= Giovanni Battista Mancini =

Italian soprano castrato and author

Giovanni Battista Mancini (1 January 1714 - 4 January 1800) was an Italian soprano castrato, voice teacher, and author of books on singing.

Mancini was born at Ascoli Piceno, Italy. He studied singing in Naples with Leonardo Leo and in Bologna with Antonio Bernacchi. He also studied composition and counterpoint there with Giovanni Battista Martini.

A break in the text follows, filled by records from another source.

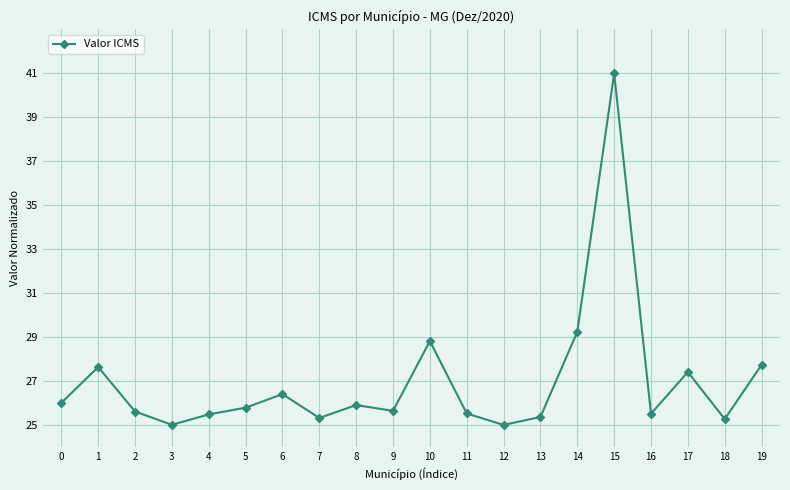

How many lines are shown in the chart?

1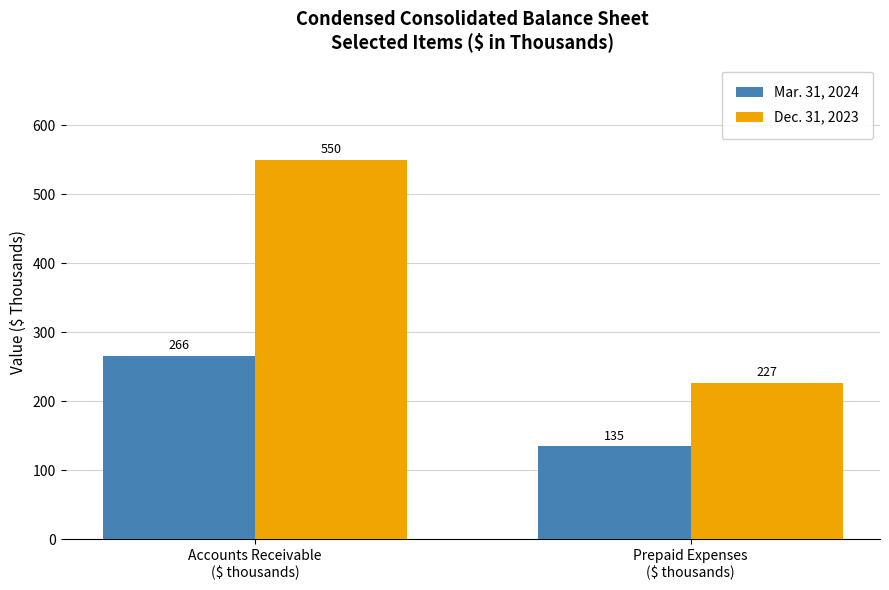

How many data points in Dec. 31, 2023 are less than 550?

1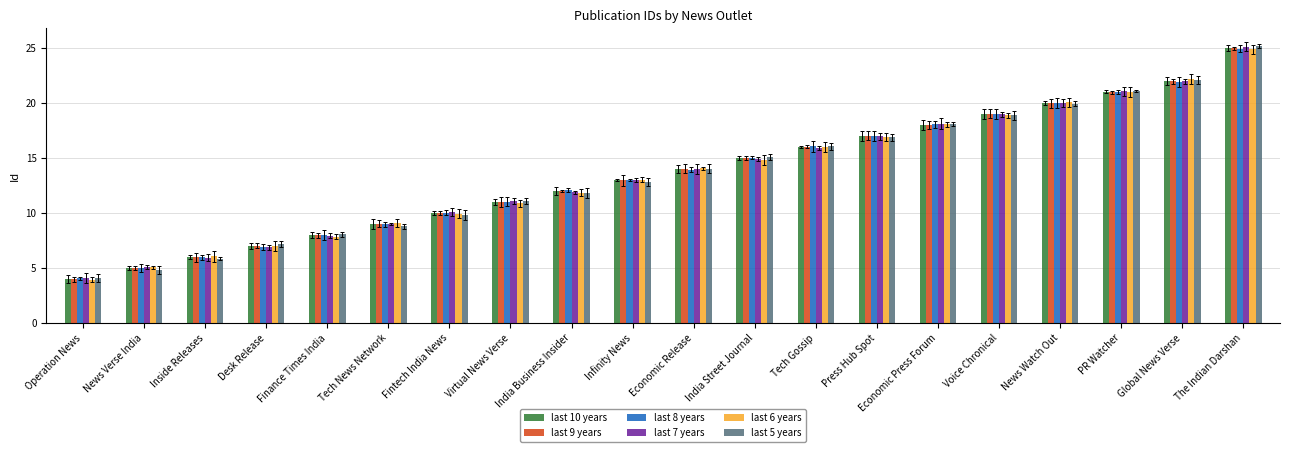

How many values in the last 10 years series are below 14?

10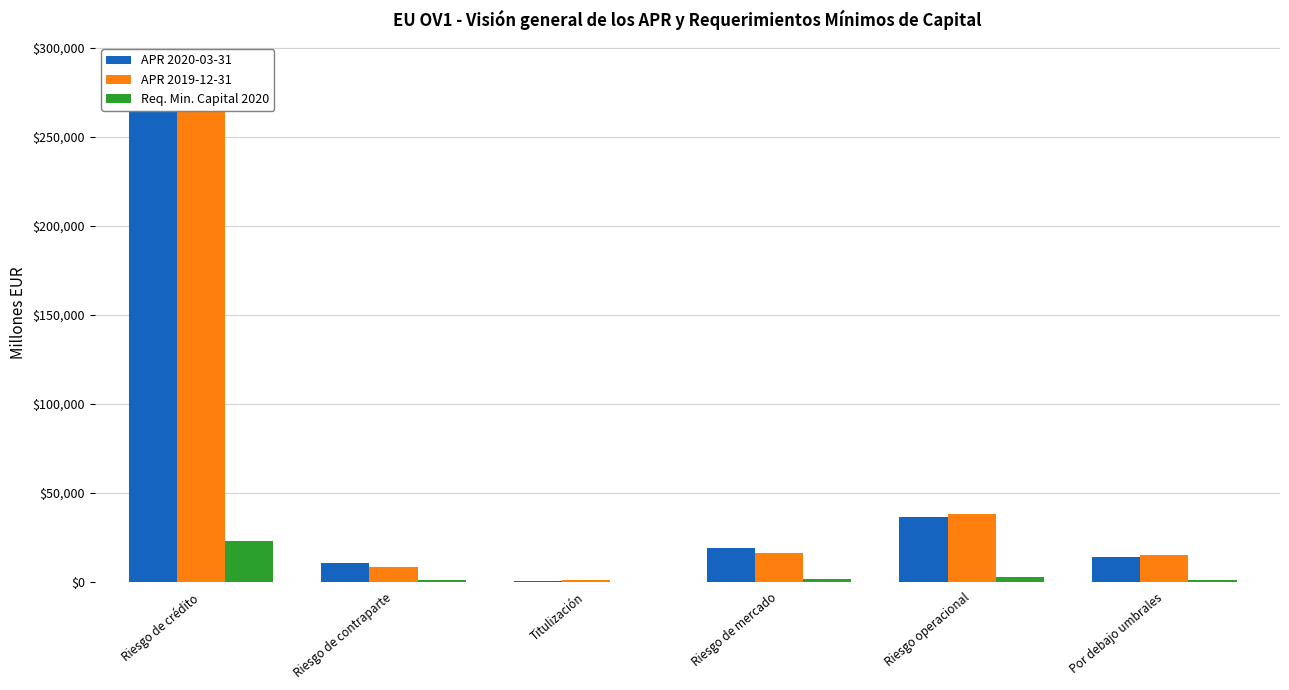

What is the total value across all series at Titulización?

1323.4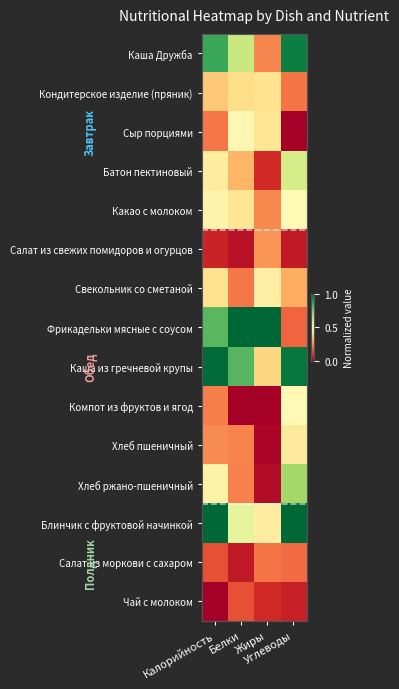

Reading left to right, list all the values displayed in this chart.

Каша Дружба: Калорийность=0.9	Белки=0.6	Жиры=0.2	Углеводы=1.0
Кондитерское изделие (пряник): Калорийность=0.4	Белки=0.4	Жиры=0.4	Углеводы=0.2
Сыр порциями: Калорийность=0.2	Белки=0.5	Жиры=0.4	Углеводы=0.0
Батон пектиновый: Калорийность=0.4	Белки=0.3	Жиры=0.1	Углеводы=0.6
Какао с молоком: Калорийность=0.5	Белки=0.4	Жиры=0.2	Углеводы=0.5
Салат из свежих помидоров и огурцов: Калорийность=0.1	Белки=0.0	Жиры=0.3	Углеводы=0.1
Свекольник со сметаной: Калорийность=0.4	Белки=0.2	Жиры=0.4	Углеводы=0.3
Фрикадельки мясные с соусом: Калорийность=0.8	Белки=1.0	Жиры=1.0	Углеводы=0.2
Каша из гречневой крупы: Калорийность=1.0	Белки=0.8	Жиры=0.4	Углеводы=1.0
Компот из фруктов и ягод: Калорийность=0.2	Белки=0.0	Жиры=0.0	Углеводы=0.5
Хлеб пшеничный: Калорийность=0.2	Белки=0.2	Жиры=0.0	Углеводы=0.4
Хлеб ржано-пшеничный: Калорийность=0.5	Белки=0.2	Жиры=0.0	Углеводы=0.7
Блинчик с фруктовой начинкой: Калорийность=1.0	Белки=0.6	Жиры=0.4	Углеводы=1.0
Салат из моркови с сахаром: Калорийность=0.2	Белки=0.1	Жиры=0.2	Углеводы=0.2
Чай с молоком: Калорийность=0.0	Белки=0.2	Жиры=0.1	Углеводы=0.1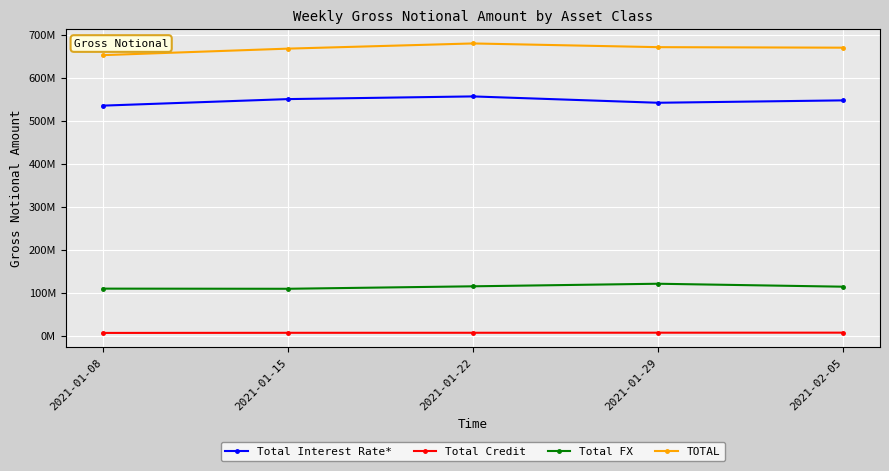

True or false: Total FX and Total Credit intersect in this chart.

False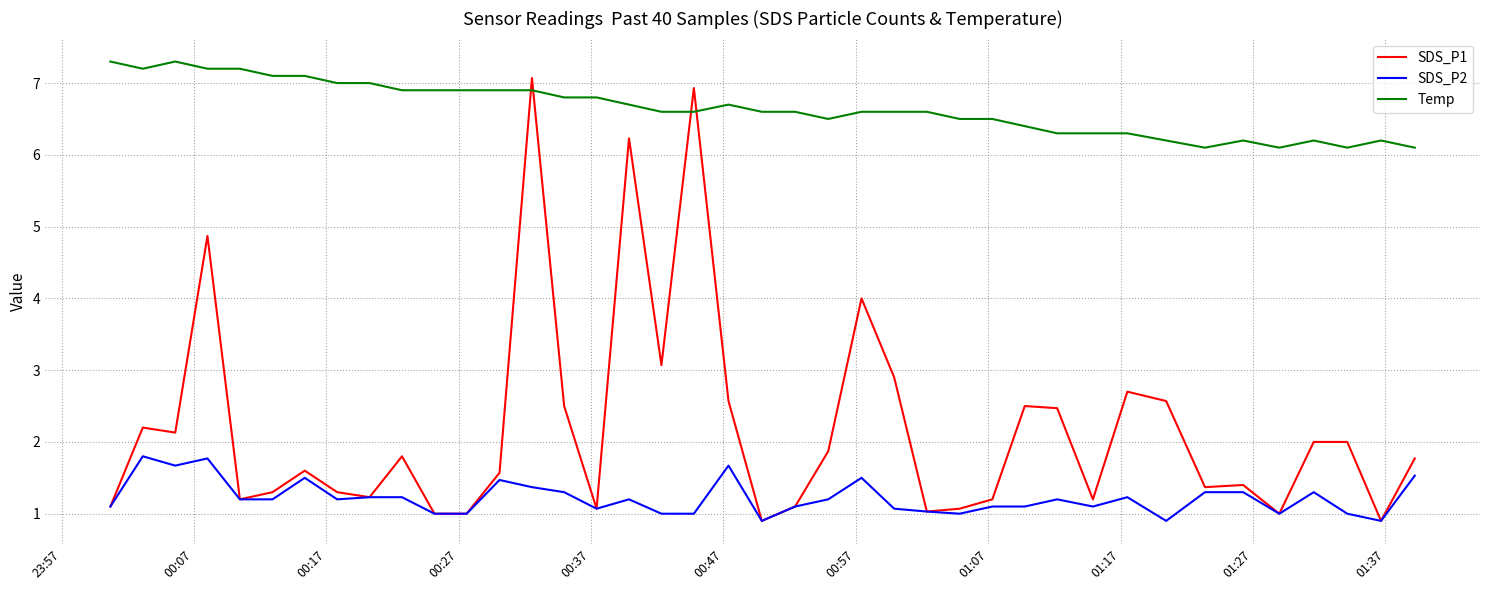

True or false: SDS_P2 and Temp intersect in this chart.

False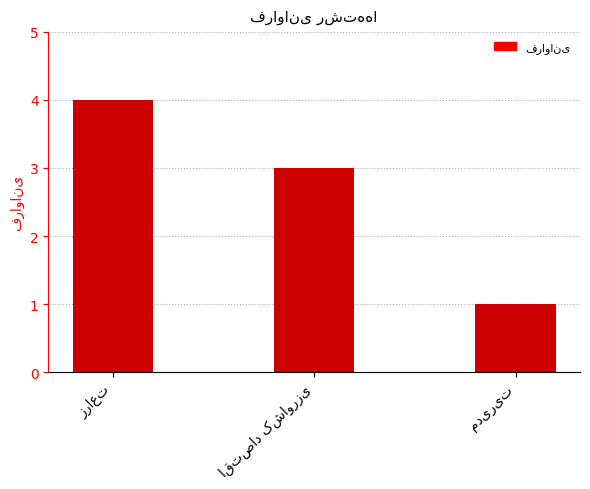

What is the maximum value shown in the chart?

4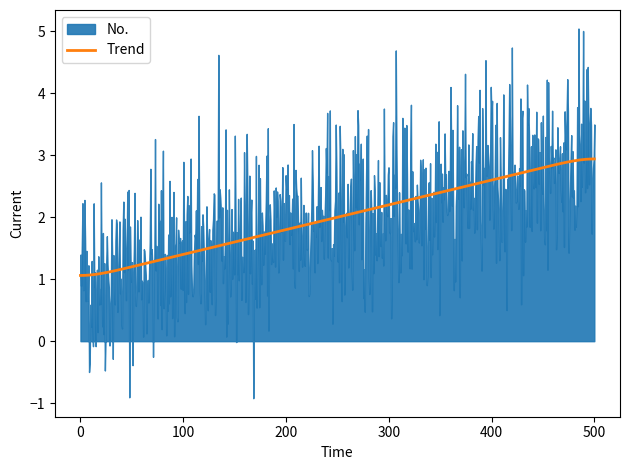

What is the highest value of the Trend series?

2.9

He began his singing career when he was 16, appearing in both Italy and Germany. His even greater success as a teacher led to an invitation in 1757 by Empress Maria Theresia of Austria to become "k. k. Cammer-Musicus" and thereby teach her daughters singing. In 1774, in Vienna, he published an important book on singing Pensieri, e riflessioni pratiche sopra il canto figurato. His views and publications brought him into conflict with another voice teacher, Vincenzo Manfredini. He remained in Vienna and died there as "Retired Singing Master", leaving behind a considerable fortune.

== Publications ==
- Pensieri e riflessioni pratiche sopra il canto figurato. Vienna, 1774.
- Practical Reflections on the Figurative Art of Singing. Milan, 1776. Translated into English by Pietro Buzzi. Boston: The Gorham Press, 1912.
- Practical Reflections on Figured Singing. (1774). Translated into English by Edward Foreman. Champaign, IL: Pro Musica Press, 1967.
- Riflessioni pratiche sul Canto figurato. Third edition (revised, corrected and augmented). Includes musical examples. Milan: Galeazzi, 1777.